Task item →
Give back all of the records underneath exactly, with no omissions.

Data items
◇ ◇ ◇
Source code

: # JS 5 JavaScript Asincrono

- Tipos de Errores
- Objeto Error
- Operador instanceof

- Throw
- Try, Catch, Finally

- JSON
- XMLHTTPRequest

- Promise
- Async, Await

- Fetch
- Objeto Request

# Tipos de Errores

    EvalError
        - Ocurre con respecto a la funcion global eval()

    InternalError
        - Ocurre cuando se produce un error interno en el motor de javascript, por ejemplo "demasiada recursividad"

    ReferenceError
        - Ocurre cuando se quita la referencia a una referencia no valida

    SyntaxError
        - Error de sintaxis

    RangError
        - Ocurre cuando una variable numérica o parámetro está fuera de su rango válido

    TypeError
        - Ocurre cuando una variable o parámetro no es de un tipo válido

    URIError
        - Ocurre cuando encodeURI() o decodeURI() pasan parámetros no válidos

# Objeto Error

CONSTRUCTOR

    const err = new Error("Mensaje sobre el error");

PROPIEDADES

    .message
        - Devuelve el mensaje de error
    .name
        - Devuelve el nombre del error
◇ ◇ ◇
Result of the exercise →
Source code

: # JS 5 JavaScript Asincrono

- Tipos de Errores
- Objeto Error
- Operador instanceof

- Throw
- Try, Catch, Finally

- JSON
- XMLHTTPRequest

- Promise
- Async, Await

- Fetch
- Objeto Request

# Tipos de Errores

    EvalError
        - Ocurre con respecto a la funcion global eval()

    InternalError
        - Ocurre cuando se produce un error interno en el motor de javascript, por ejemplo "demasiada recursividad"

    ReferenceError
        - Ocurre cuando se quita la referencia a una referencia no valida

    SyntaxError
        - Error de sintaxis

    RangError
        - Ocurre cuando una variable numérica o parámetro está fuera de su rango válido

    TypeError
        - Ocurre cuando una variable o parámetro no es de un tipo válido

    URIError
        - Ocurre cuando encodeURI() o decodeURI() pasan parámetros no válidos

# Objeto Error

CONSTRUCTOR

    const err = new Error("Mensaje sobre el error");

PROPIEDADES

    .message
        - Devuelve el mensaje de error
    .name
        - Devuelve el nombre del error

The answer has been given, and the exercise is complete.